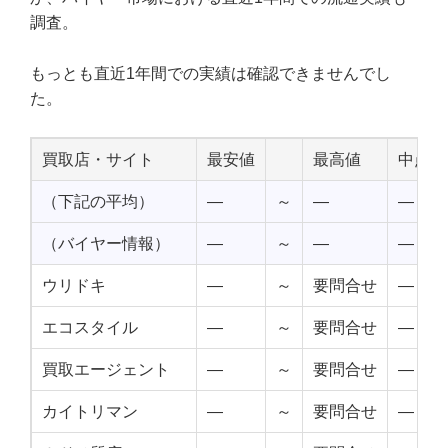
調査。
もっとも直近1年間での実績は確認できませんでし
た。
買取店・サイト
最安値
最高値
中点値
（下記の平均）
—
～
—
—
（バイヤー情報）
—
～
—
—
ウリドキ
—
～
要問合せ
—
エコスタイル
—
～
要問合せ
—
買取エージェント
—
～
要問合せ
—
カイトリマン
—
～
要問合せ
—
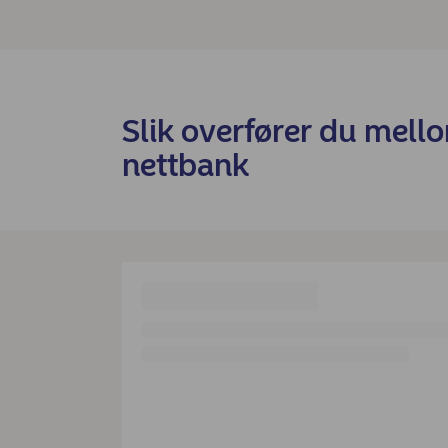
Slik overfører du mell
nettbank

Description of the task
Please rewrite the listing above as a Markdown table with two columns, Row and Text, giving each line its own numbered row. Skip blank lines and leave the pictures out.

Output of the task
| Row | Text |
|---|---|
| 1 | 調査。 |
| 2 | もっとも直近1年間での実績は確認できませんでし |
| 3 | た。 |
| 4 | 買取店・サイト |
| 5 | 最安値 |
| 6 | 最高値 |
| 7 | 中点値 |
| 8 | （下記の平均） |
| 9 | — |
| 10 | ～ |
| 11 | — |
| 12 | — |
| 13 | （バイヤー情報） |
| 14 | — |
| 15 | ～ |
| 16 | — |
| 17 | — |
| 18 | ウリドキ |
| 19 | — |
| 20 | ～ |
| 21 | 要問合せ |
| 22 | — |
| 23 | エコスタイル |
| 24 | — |
| 25 | ～ |
| 26 | 要問合せ |
| 27 | — |
| 28 | 買取エージェント |
| 29 | — |
| 30 | ～ |
| 31 | 要問合せ |
| 32 | — |
| 33 | カイトリマン |
| 34 | — |
| 35 | ～ |
| 36 | 要問合せ |
| 37 | — |
| 38 | Slik overfører du mell |
| 39 | nettbank |